Baran Demiroğlu

Personal information
- Date of birth: 2 May 2005 (age 20)
- Place of birth: Bahçelievler, Turkey
- Height: 1.85 m (6 ft 1 in)
- Position: Forward

Team information
- Current team: Menemen
- Number: 9

Youth career
- 2014–2016: Bakirköy Aslanspor
- 2016–2024: Galatasaray

Senior career*
- Years: Team / Apps / (Gls)
- 2024–2025: Galatasaray / 2 / (0)
- 2024–2025: → Fatih Karagümrük (loan) / 14 / (2)
- 2025: Sarıyer / 0 / (0)
- 2025–: Menemen / 10 / (3)

International career^{‡}
- 2022: Turkey U18 / 2 / (1)

= Baran Demiroğlu =

Turkish footballer (born 2005)

Baran Demiroğlu (born 2 May 2005) is a Turkish professional footballer who plays as a forward for TFF 2. Lig club Menemen.

==Youth career==
Demiroğlu is a youth product of Bakirköy Aslanspor, before moving to Galatasaray's youth academy in 2016.

==Club career==
===Galatasaray===
In November 2022 he received his first call-up to the senior team, and signed a professional contract until 2025. He made his senior and professional debut with Galatasaray as a late substitute in a 1–1 Süper Lig tie with Sivasspor on 11 January 2024.

On 14 August 2024, it was announced that Demiroğlu's contract was extended until the end of the 2027–28 season.

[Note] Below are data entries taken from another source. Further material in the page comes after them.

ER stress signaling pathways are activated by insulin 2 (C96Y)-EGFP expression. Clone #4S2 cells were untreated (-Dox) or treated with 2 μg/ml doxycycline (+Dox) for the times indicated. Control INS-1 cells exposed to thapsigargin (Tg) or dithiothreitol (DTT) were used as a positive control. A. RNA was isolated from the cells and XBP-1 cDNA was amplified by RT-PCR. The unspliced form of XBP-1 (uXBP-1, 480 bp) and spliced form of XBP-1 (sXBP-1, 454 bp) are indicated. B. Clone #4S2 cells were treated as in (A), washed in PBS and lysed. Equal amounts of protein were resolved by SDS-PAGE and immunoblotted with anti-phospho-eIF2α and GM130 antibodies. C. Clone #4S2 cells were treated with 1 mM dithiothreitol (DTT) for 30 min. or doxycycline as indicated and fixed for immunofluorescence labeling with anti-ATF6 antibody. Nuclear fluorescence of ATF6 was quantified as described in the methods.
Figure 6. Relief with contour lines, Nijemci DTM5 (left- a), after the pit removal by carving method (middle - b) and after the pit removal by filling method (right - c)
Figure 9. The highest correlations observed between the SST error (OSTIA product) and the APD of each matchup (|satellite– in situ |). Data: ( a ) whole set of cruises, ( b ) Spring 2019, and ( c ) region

====Fatih Karagümrük (loan)====
On 14 August 2024, it was announced that he was loaned to Fatih Karagümrük until the end of the 2024–25 season.

===Sarıyer===
He signed a 2–year contract with Sarıyer on 18 July 2025. The contract was mutually terminated on 21 September 2025.

===Menemen===
On 2 September 2025, Demiroğlu signed a two-season contract with Menemen in TFF 2. Lig.

==International career==
Demiroğlu is a youth international for Turkey, having played for the Turkey U18s for a set of friendlies in August 2022.